━━━━━ Data for analysis

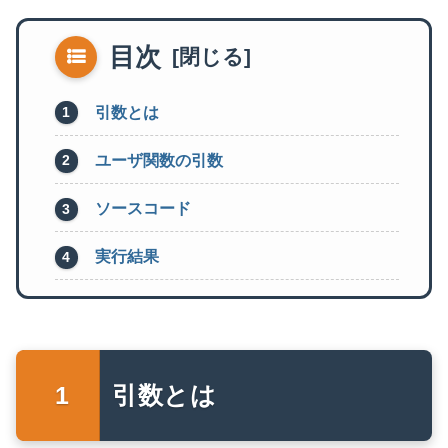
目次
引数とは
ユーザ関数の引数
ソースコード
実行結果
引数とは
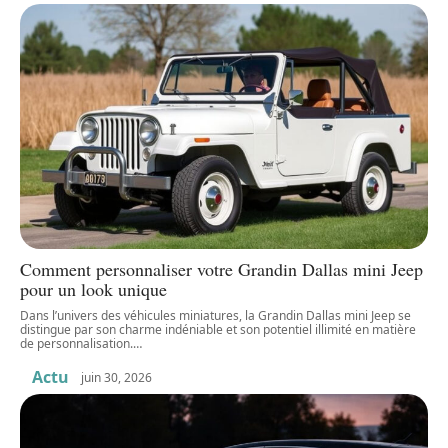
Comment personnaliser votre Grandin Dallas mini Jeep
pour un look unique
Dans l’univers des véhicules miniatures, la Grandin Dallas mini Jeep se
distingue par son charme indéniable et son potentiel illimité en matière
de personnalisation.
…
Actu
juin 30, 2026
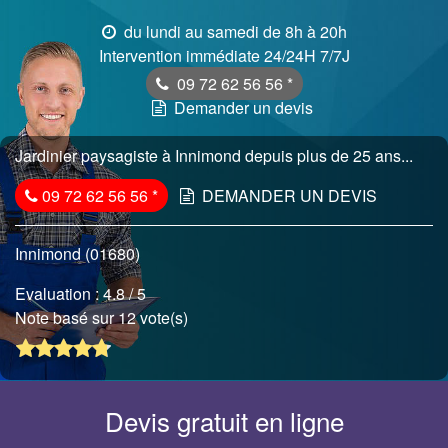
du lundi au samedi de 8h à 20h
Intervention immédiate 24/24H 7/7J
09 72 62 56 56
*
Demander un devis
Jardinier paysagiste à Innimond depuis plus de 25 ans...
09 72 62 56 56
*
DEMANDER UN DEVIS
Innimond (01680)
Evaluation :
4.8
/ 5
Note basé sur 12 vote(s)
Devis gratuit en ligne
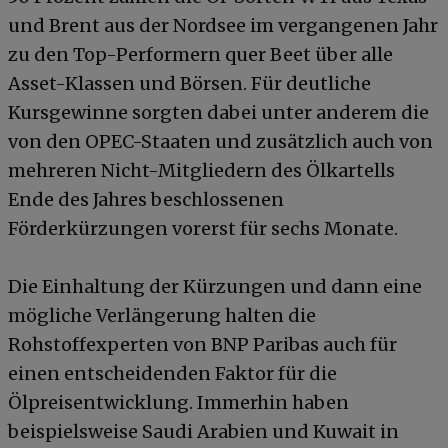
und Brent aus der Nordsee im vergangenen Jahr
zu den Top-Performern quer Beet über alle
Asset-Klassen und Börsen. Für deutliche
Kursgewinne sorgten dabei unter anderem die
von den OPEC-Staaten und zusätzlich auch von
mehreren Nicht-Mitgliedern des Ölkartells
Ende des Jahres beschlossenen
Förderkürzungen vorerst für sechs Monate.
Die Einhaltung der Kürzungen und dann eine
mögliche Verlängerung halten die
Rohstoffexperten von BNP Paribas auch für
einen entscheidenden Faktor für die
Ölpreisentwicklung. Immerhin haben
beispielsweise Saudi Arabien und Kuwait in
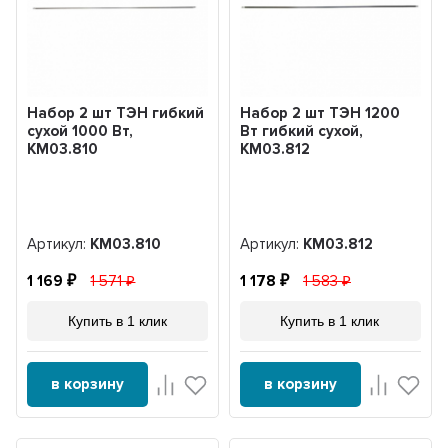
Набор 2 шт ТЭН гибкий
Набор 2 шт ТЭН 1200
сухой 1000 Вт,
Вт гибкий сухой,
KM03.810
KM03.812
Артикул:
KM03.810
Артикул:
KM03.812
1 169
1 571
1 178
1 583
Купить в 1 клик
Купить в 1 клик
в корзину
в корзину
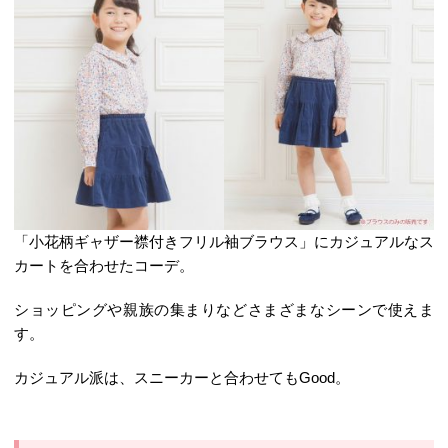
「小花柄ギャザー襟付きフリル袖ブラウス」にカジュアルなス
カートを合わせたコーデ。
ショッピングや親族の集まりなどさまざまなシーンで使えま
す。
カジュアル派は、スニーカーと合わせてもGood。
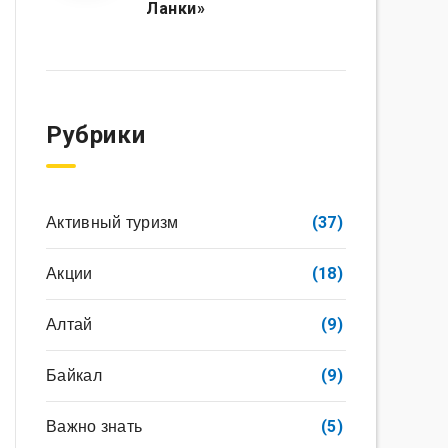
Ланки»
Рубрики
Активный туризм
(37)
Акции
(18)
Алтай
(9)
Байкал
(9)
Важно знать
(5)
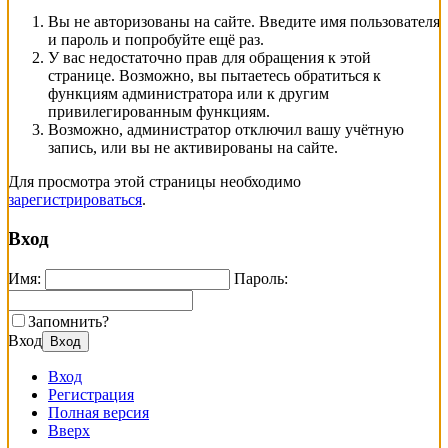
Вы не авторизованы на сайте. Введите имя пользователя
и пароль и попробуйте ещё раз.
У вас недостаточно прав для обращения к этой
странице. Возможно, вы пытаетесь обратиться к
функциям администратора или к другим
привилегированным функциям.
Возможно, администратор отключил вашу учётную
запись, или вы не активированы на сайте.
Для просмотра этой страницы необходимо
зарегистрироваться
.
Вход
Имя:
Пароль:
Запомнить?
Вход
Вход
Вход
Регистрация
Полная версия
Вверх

━━━━━━━━━━

**Directions for this task**.
Copy out the text of every item above word for word, leaving out the pictures.

**Answer to this problem**.
目次
引数とは
ユーザ関数の引数
ソースコード
実行結果
引数とは
Comment personnaliser votre Grandin Dallas mini Jeep
pour un look unique
Dans l’univers des véhicules miniatures, la Grandin Dallas mini Jeep se
distingue par son charme indéniable et son potentiel illimité en matière
de personnalisation.
…
Actu
juin 30, 2026
du lundi au samedi de 8h à 20h
Intervention immédiate 24/24H 7/7J
09 72 62 56 56
*
Demander un devis
Jardinier paysagiste à Innimond depuis plus de 25 ans...
09 72 62 56 56
*
DEMANDER UN DEVIS
Innimond (01680)
Evaluation :
4.8
/ 5
Note basé sur 12 vote(s)
Devis gratuit en ligne
und Brent aus der Nordsee im vergangenen Jahr
zu den Top-Performern quer Beet über alle
Asset-Klassen und Börsen. Für deutliche
Kursgewinne sorgten dabei unter anderem die
von den OPEC-Staaten und zusätzlich auch von
mehreren Nicht-Mitgliedern des Ölkartells
Ende des Jahres beschlossenen
Förderkürzungen vorerst für sechs Monate.
Die Einhaltung der Kürzungen und dann eine
mögliche Verlängerung halten die
Rohstoffexperten von BNP Paribas auch für
einen entscheidenden Faktor für die
Ölpreisentwicklung. Immerhin haben
beispielsweise Saudi Arabien und Kuwait in
Набор 2 шт ТЭН гибкий
Набор 2 шт ТЭН 1200
сухой 1000 Вт,
Вт гибкий сухой,
KM03.810
KM03.812
Артикул:
KM03.810
Артикул:
KM03.812
1 169
1 571
1 178
1 583
Купить в 1 клик
Купить в 1 клик
в корзину
в корзину
「小花柄ギャザー襟付きフリル袖ブラウス」にカジュアルなス
カートを合わせたコーデ。
ショッピングや親族の集まりなどさまざまなシーンで使えま
す。
カジュアル派は、スニーカーと合わせてもGood。
Ланки»
Рубрики
Активный туризм
(37)
Акции
(18)
Алтай
(9)
Байкал
(9)
Важно знать
(5)
Вы не авторизованы на сайте. Введите имя пользователя
и пароль и попробуйте ещё раз.
У вас недостаточно прав для обращения к этой
странице. Возможно, вы пытаетесь обратиться к
функциям администратора или к другим
привилегированным функциям.
Возможно, администратор отключил вашу учётную
запись, или вы не активированы на сайте.
Для просмотра этой страницы необходимо
зарегистрироваться
.
Вход
Имя:
Пароль:
Запомнить?
Вход
Вход
Вход
Регистрация
Полная версия
Вверх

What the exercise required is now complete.